* **Ce qu'il faut**: Pouvez-vous recopier à l'identique le passage de l'extrait ci-dessous qui commence aux mots « Dimanche prochain, les » et s'arrête après « j'en ai besoin. » ?

* **Extrait du document**:
---

Il faut avouer que Fanny a bien des distractions, j'ai reçu la lettre qu'elle t'écrivait, tu auras eu sans doute celle qui m'était destinée. Je t'avoue franchement que je l'ai lue et que j'ai vu avec plaisir que tu venais passer deux mois en France. Les projets de Fanny me contrarient un peu; Mélimé étant vendu , je ne puis y aller jouir de ma convalescence, d'un autre côté, Fanny n'étant  pas à la Volve, je ne voudrai gêner Mr Cormier, je ne sais à quoi m'en tenir. Je vais avoir ma convalescence vers le 10 ou le 12 avril, je partirai aussitôt; je ne puis encore marcher sans béquilles, cependant hier j'ai fait quelques pas avec une canne seulement, mais aujourd'hui je ne puis pas poser le pied à terre: il y a toujours beaucoup d'inflammation, j'aurai un suros assez gros et je crains bien d'être longtemps avant de marcher comme il faut. Je ne sais plus que devenir, tout m'ennuie, lecture, jeu, causerie,; je n'ai seulement pas le courage d'écrire; la nourriture de l'hôpital est tellement fade que j'en suis dégoûté, je suis obligé d'acheter un tas de saletés qui certainement ne sont pas très fortifiantes mais au moins me font manger un peu. Je n'ai pas voulu demander moi même un congé de convalescence, j'ai attendu le bon vouloir du docteur qui me l'a proposé il y a quelques jours en me conseillant fortement de le prendre. Selon ce que le Colonel dira à Mr de Blangy, je reviendrai pour l'Inspection, car si je dois être porté pour officier cette année, je ne voudrais pas pour tout au monde manquer cette occasion, elle n'arrive pas souvent et il faut la saisir au vol; mais je n'y ai pas confiance car il n'y en a que deux à porter et d'après ce que l'on m'a assuré, ces deux places seraient données à deux adjudants.
Dimanche prochain, les officiers et sous-officiers du régiment et près de 150 jeunes gens de la ville font une cavalcade au profit des pauvres, j'en ai entendu parler beaucoup, elle sera superbe, je demanderai l'autorisation de sortir, ce sera une petite distraction et j'en ai besoin.

---

* **Données brutes**:

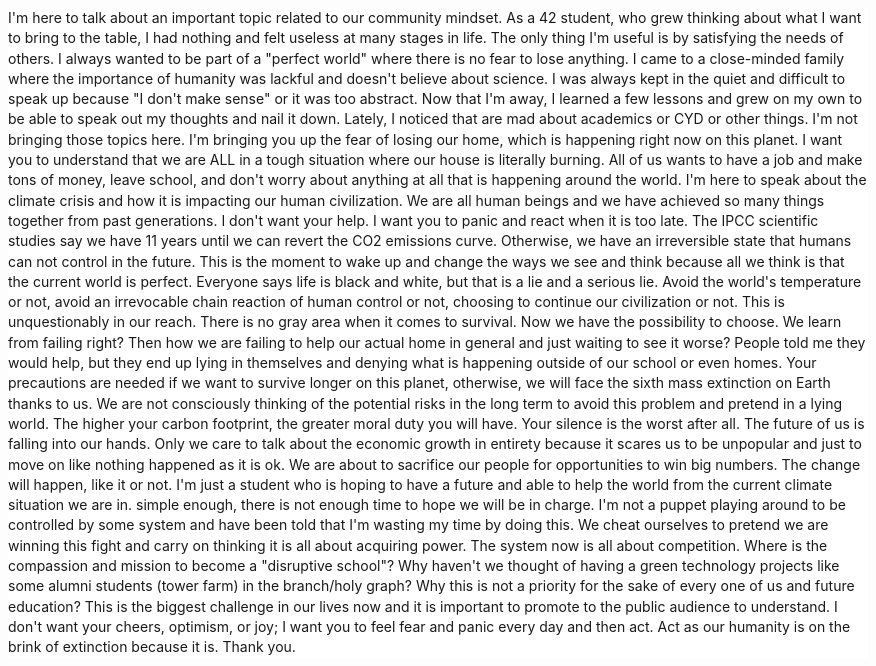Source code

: I'm here to talk about an important topic related to our community mindset. As a 42 student, who grew thinking about what I want to bring to the table, I had nothing and felt useless at many stages in life. The only thing I'm useful is by satisfying the needs of others. I always wanted to be part of a "perfect world" where there is no fear to lose anything. I came to a close-minded family where the importance of humanity was lackful and doesn't believe about science. I was always kept in the quiet and difficult to speak up because "I don't make sense" or it was too abstract. Now that I'm away, I learned a few lessons and grew on my own to be able to speak out my thoughts and nail it down. Lately, I noticed that are mad about academics or CYD or other things. I'm not bringing those topics here. I'm bringing you up the fear of losing our home, which is happening right now on this planet. I want you to understand that we are ALL in a tough situation where our house is literally burning. All of us wants to have a job and make tons of money, leave school, and don't worry about anything at all that is happening around the world. I'm here to speak about the climate crisis and how it is impacting our human civilization. We are all human beings and we have achieved so many things together from past generations. I don't want your help. I want you to panic and react when it is too late. The IPCC scientific studies say we have 11 years until we can revert the CO2 emissions curve. Otherwise, we have an irreversible state that humans can not control in the future. This is the moment to wake up and change the ways we see and think because all we think is that the current world is perfect. Everyone says life is black and white, but that is a lie and a serious lie. Avoid the world's temperature or not, avoid an irrevocable chain reaction of human control or not, choosing to continue our civilization or not. This is unquestionably in our reach. There is no gray area when it comes to survival. Now we have the possibility to choose. We learn from failing right? Then how we are failing to help our actual home in general and just waiting to see it worse? People told me they would help, but they end up lying in themselves and denying what is happening outside of our school or even homes. Your precautions are needed if we want to survive longer on this planet, otherwise, we will face the sixth mass extinction on Earth thanks to us. We are not consciously thinking of the potential risks in the long term to avoid this problem and pretend in a lying world. The higher your carbon footprint, the greater moral duty you will have. Your silence is the worst after all. The future of us is falling into our hands. Only we care to talk about the economic growth in entirety because it scares us to be unpopular and just to move on like nothing happened as it is ok. We are about to sacrifice our people for opportunities to win big numbers. The change will happen, like it or not. I'm just a student who is hoping to have a future and able to help the world from the current climate situation we are in. simple enough, there is not enough time to hope we will be in charge. I'm not a puppet playing around to be controlled by some system and have been told that I'm wasting my time by doing this. We cheat ourselves to pretend we are winning this fight and carry on thinking it is all about acquiring power. The system now is all about competition. Where is the compassion and mission to become a "disruptive school"? Why haven't we thought of having a green technology projects like some alumni students (tower farm) in the branch/holy graph? Why this is not a priority for the sake of every one of us and future education? This is the biggest challenge in our lives now and it is important to promote to the public audience to understand. I don't want your cheers, optimism, or joy; I want you to feel fear and panic every day and then act. Act as our humanity is on the brink of extinction because it is. Thank you.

---

* **Résultat**:
Dimanche prochain, les officiers et sous-officiers du régiment et près de 150 jeunes gens de la ville font une cavalcade au profit des pauvres, j'en ai entendu parler beaucoup, elle sera superbe, je demanderai l'autorisation de sortir, ce sera une petite distraction et j'en ai besoin.